# Swarm thread



## Michael W. Smith (Jun 2, 2002)

Might be nice for everyone to post their swarms. WHERE you are, how big the swarm was, how far off the ground, etc.

Reading other forums, it seems due to the mild winter, the bees are swarming 2 - 4 weeks earlier than usual. Here in PA, May is the usual time when swarms start, but I'm guessing next week or the week after, we will see swarms here.

I have 2 swarm traps on my property in case my hives swarm and plan to place several more where I know bees have swarmed before.


----------



## WildBillTN (Feb 1, 2006)

I had two swarms in two days over the weekend. They lit in the top of a 100 ft. tree both times. First swarm was basketball size, and the second was slightly smaller. The hives they came from seem just fine, with plenty of bees still flying and plenty of brood.
I hated to lose that many workers, but I consider it as a natural process. I would have captured them if they were closer to the ground, for sure.


----------



## CJ (May 10, 2002)

Ours swarmed 3 weeks ago (Arkansas). They went all of 15 feeds and were in the blackberries, easy peasy to catch!


----------



## Michael W. Smith (Jun 2, 2002)

First swarm call May 1st in Worthville, PA 15784. 2 1/2 - 3# swarm on a pine branch 1 1/2' off the ground. An easy catch.

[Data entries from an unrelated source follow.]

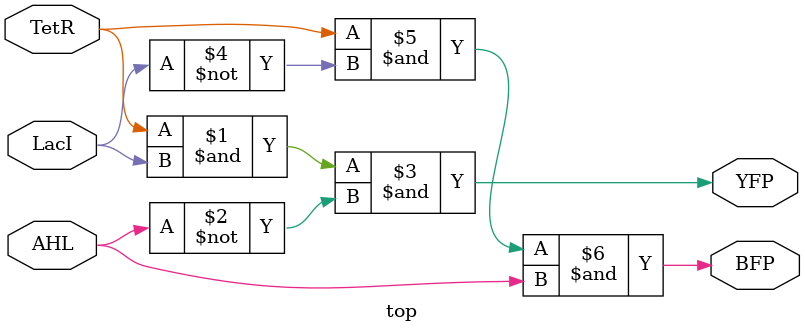
<source format=v>
 module top (input TetR, input LacI, input AHL, output YFP, output BFP);
    assign YFP = (TetR & LacI) & ~AHL;
    assign BFP = (TetR & ~LacI & AHL);
  endmodule
</source>
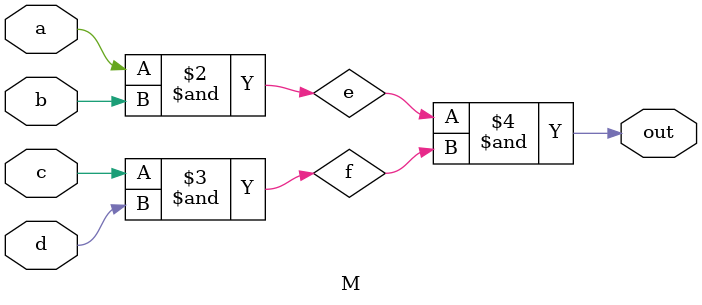
<source format=v>
module test_bench ;

reg A,B,C,D;

wire OUT ;


//instantiation 
M m1(A,B,C,D,OUT);


//initialisation 
initial 
{A,B,C,D} = 4'b0 ;

//stimulus generation 
initial 
begin 

integer i ;

for(i=0;i<2**(4);i++)
begin 
{A,B,C,D}= i ;
#10;

end
end

//monitor
initial 
$monitor ($time, " A:%b || B :%b || C:%b || D:%b || OUT :%b ",A,B,C,D,OUT);

endmodule



//Conditional Path delays 

module M (a,b,c,d,out);

input a ,b,c,d;
output out;

wire e,f;

//specify block with conditional pin to pin timing 
specify 

//different pin to pin based on the state of signal a 
if(a) (a=>out) = 9 ;
if (~a) (a=>out) = 10 ;


//conditional expression contains two signals b and c 

//if b&c true , delays =9 
//otherwise delay =13

if(b & c) (b=> out) = 9 ;
if (~(b & c)) ( b=>out)=13;

//use concantenation operation 
//use full connection 
if ({c,d}==2'b01)
//conditional path delays 
(c,d *> out )=11;
if({c,d}!=2'b01)
(c,d *> out )=13;

endspecify

and a1(e,a,b);
and a2(f,c,d);
and a3(out,e,f);
endmodule

</source>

May 4th - Summerville, PA 15864. A neighbor left a message on the answering machine that a swarm was in his back yard about 10' high on a tree branch. By the time I got home from work, he had called another beekeeper,

May 5th - Summerville, PA 15864. Came home from being gone all day to find a 2 1/2 - 3# pound swarm hanging in a cherry tree 7' off the ground on my property. Not sure if it came from one of my hives or a feral colony, but it's mine now.


----------



## IndyGardenGal (Apr 5, 2009)

May 3rd- We had a swarm take up residence in our empty beehive. First swarm we've seen on the property since we've lived here.


----------



## Cascade Failure (Jan 30, 2007)

SE CT - today. 

Basketball sized swarm about 8 feet up and 20 feet from the hive. Went to get a few things to capture them and returned 15 minutes later. They were then 50 feet up an oak. I didn't have time to stick around and see where they might be going.


----------



## littlebitfarm (Mar 21, 2005)

May 8th. Large swarm, about 4 foot up in my peach tree. Knocked it into a 5 gallon bucket and then dumped into an empty hive.

https://www.facebook.com/photo.php?fbid=347175982004819&set=a.269372066451878.67105.269347789787639&type=1&theater

Kathie


----------